Compliance

Don’t Do the Crime if You Can’t Do the Time as Hospital CEO

February 5, 2018

Over the years, I have dealt with many hospital CEOs that I thought were criminals. In fact, I have dealt with some who were indicted, and, in at least one case, a CEO who later became a long-term “guest” in the Gray Bar Hotel.

But it still amazed me to read last week in a piece in the South Florida Sun-Sentinel about Broward Health, the Florida state-run entity that is one of the nation’s largest health systems, appointing its criminally indicted interim CEO, Beverly Capasso, as its new permanent CEO after a search for a new leader.

It gets even more darkly funny when you take into account the crime for which Ms. Capasso is charged: For allegedly violating, together with two currently-sitting board members, a former board member, and the health system’s general counsel, the state’s open-meetings law in connection with how they handled the investigation and firing of the previous interim CEO!

TASKS FOR THIS EXERCISE:
(A) From the column on Broward Health's new CEO, return the passage starting at "Don’t Do the" and ending at "a new leader.".
(B) Translate this sentence from the hospital CEO column into Spanish: "Over the years, I have dealt with many hospital CEOs that I thought were criminals."
(C) Continue the column about Broward Health naming an indicted CEO, picking up after its last sentence.

PROVIDED INFORMATION:
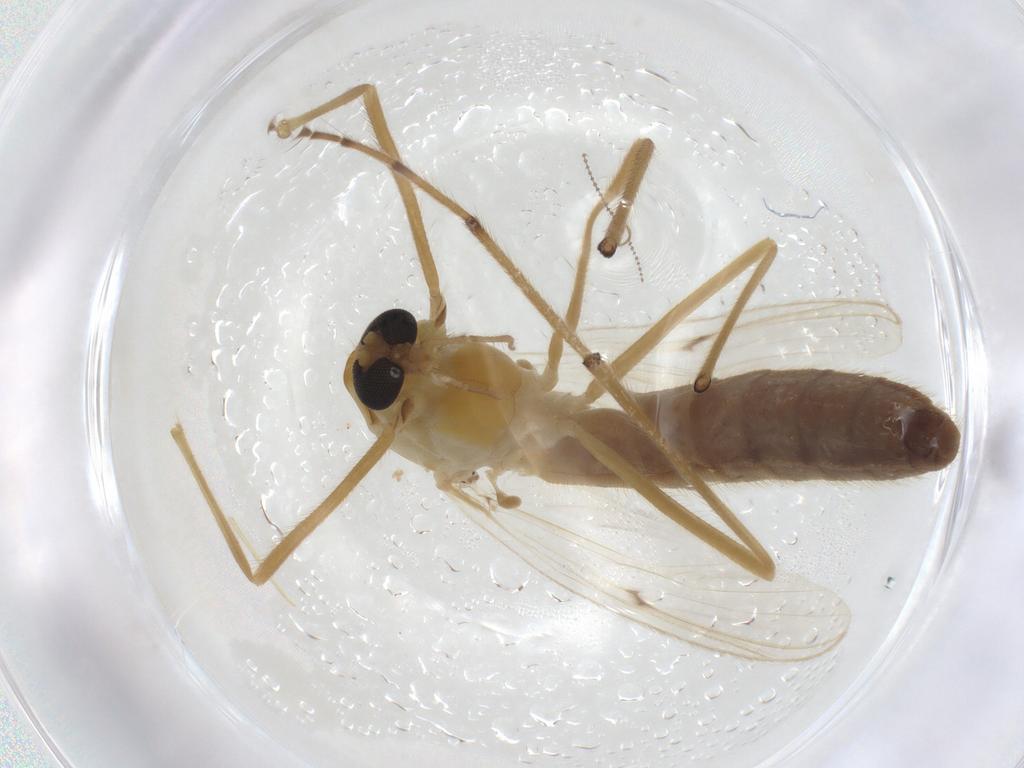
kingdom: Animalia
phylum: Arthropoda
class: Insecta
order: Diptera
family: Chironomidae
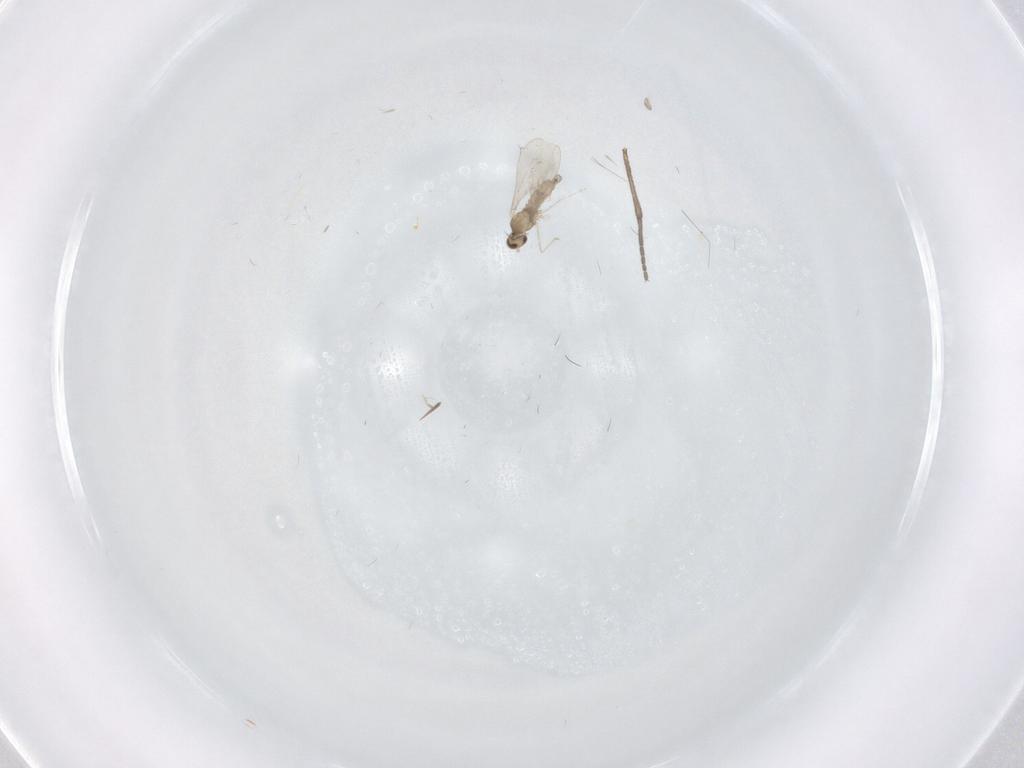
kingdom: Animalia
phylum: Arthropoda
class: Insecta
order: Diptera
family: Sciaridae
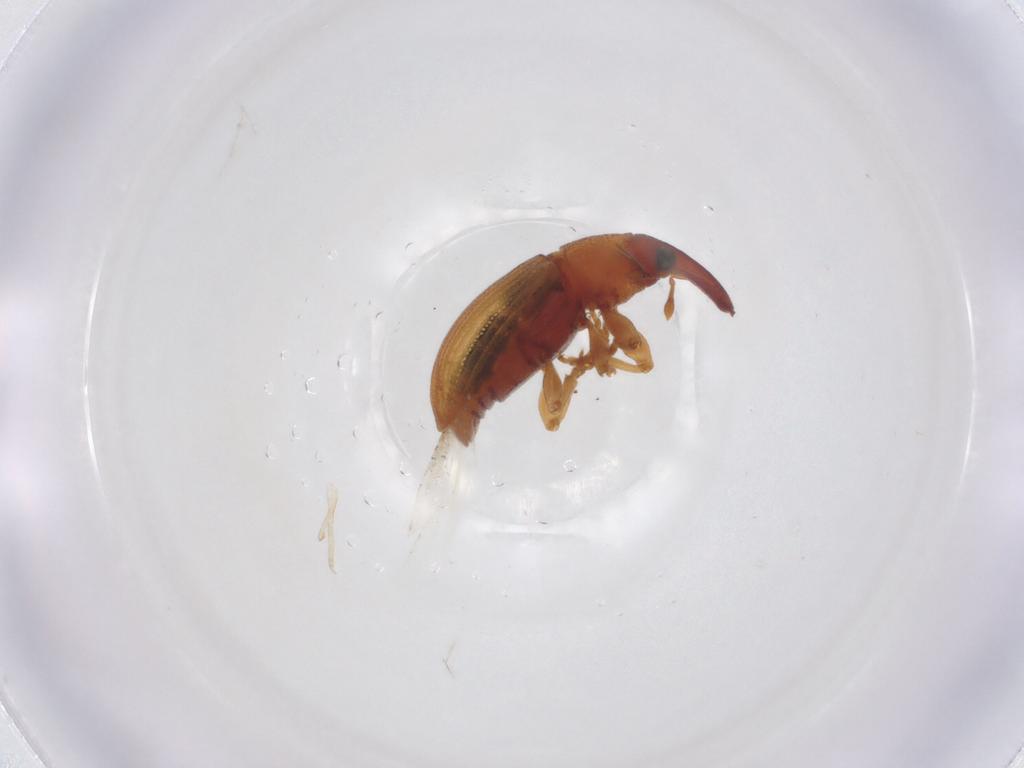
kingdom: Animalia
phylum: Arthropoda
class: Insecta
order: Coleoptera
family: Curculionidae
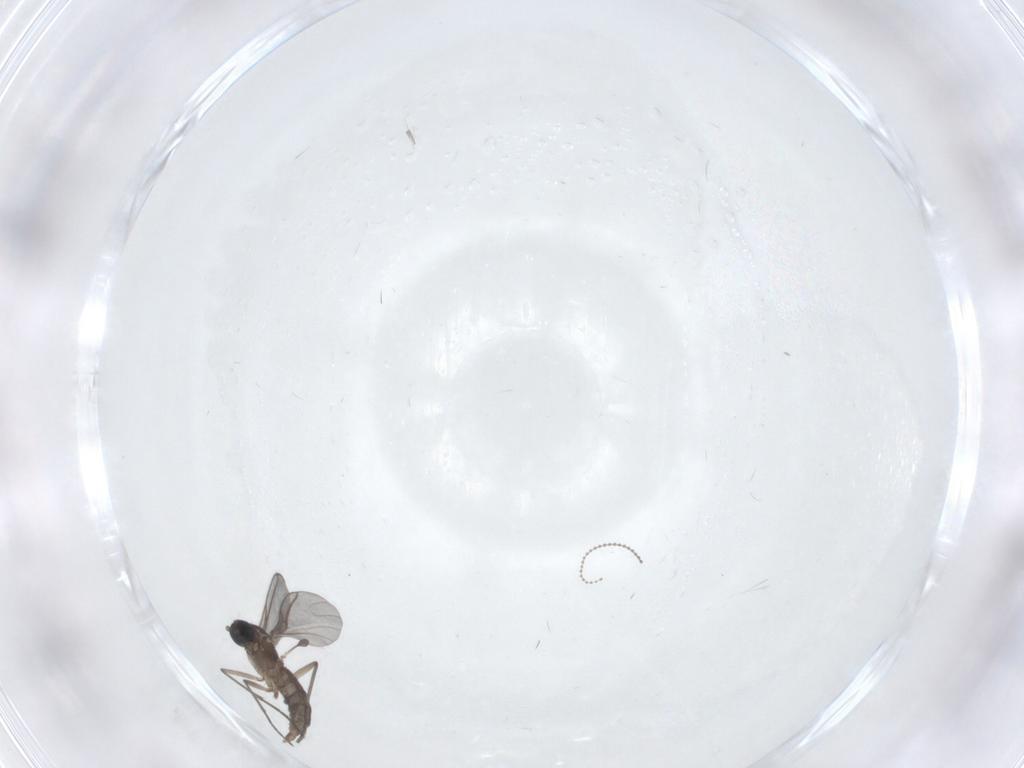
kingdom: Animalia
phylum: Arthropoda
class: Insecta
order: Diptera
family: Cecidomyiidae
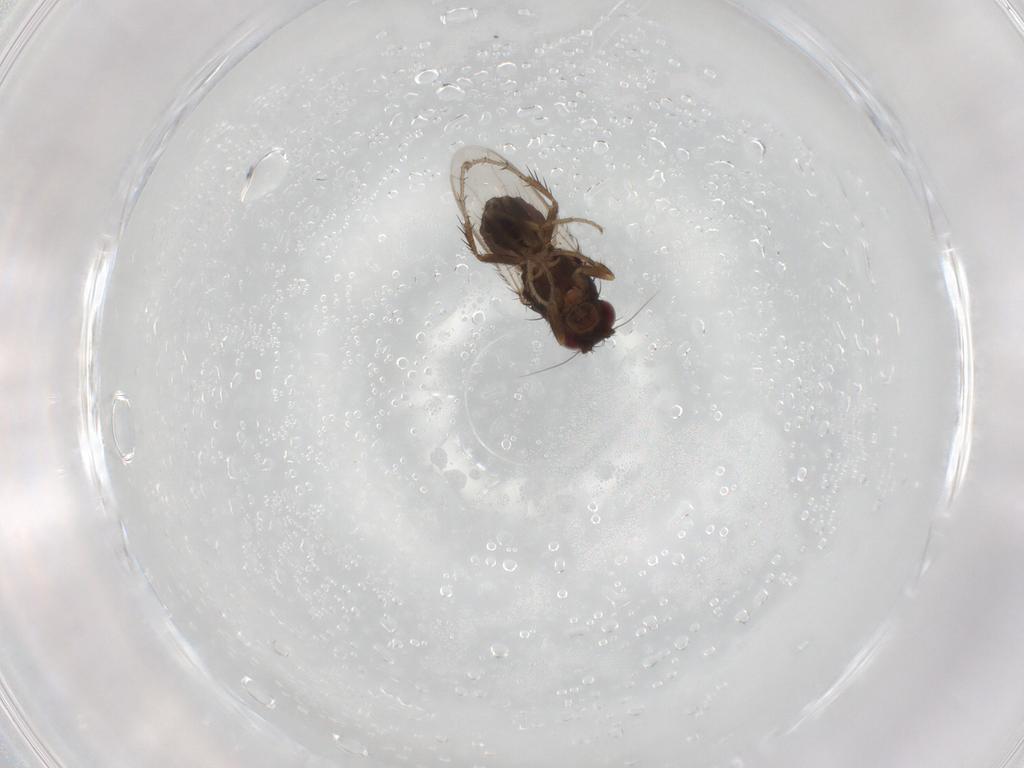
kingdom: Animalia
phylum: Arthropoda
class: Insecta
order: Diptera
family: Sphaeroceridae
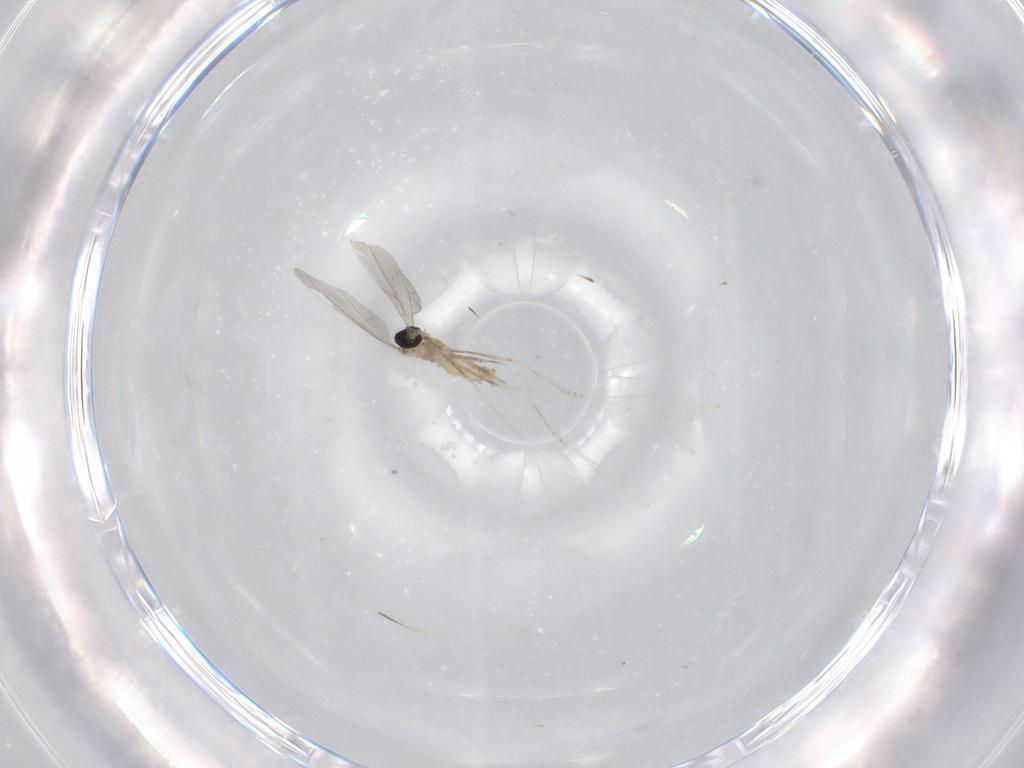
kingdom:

RESULTS FOR EACH TASK:
(A)
Don’t Do the Crime if You Can’t Do the Time as Hospital CEO

February 5, 2018

Over the years, I have dealt with many hospital CEOs that I thought were criminals. In fact, I have dealt with some who were indicted, and, in at least one case, a CEO who later became a long-term “guest” in the Gray Bar Hotel.

But it still amazed me to read last week in a piece in the South Florida Sun-Sentinel about Broward Health, the Florida state-run entity that is one of the nation’s largest health systems, appointing its criminally indicted interim CEO, Beverly Capasso, as its new permanent CEO after a search for a new leader.

(B) A lo largo de los años, he tratado con muchos directores ejecutivos de hospitales que yo consideraba delincuentes.

(C)
Yes, I know that we’re supposed to all say, parrot-like, “But she’s innocent until proven guilty!” Sure, but that’s just a rule of law, not a rule of what’s the right move in connection with a health system (a public one, at that) hiring decision. (Or, for that matter, a medical group hiring decision.)

In an era in which compliance with the plethora of laws, rules, and regulations impacting healthcare has become an obsession, what message does Broward Health, or the hospital at which you practice, or your medical group, for that matter, send when its actions contradict its message?

“We expect you to comply with the law and to uphold the highest ethical standards, even if we don’t.”

Or, even worse, “We’re not angels, but if you’re not, your contract is terminated.”

Sure, no one is perfect. But try not to be stupid.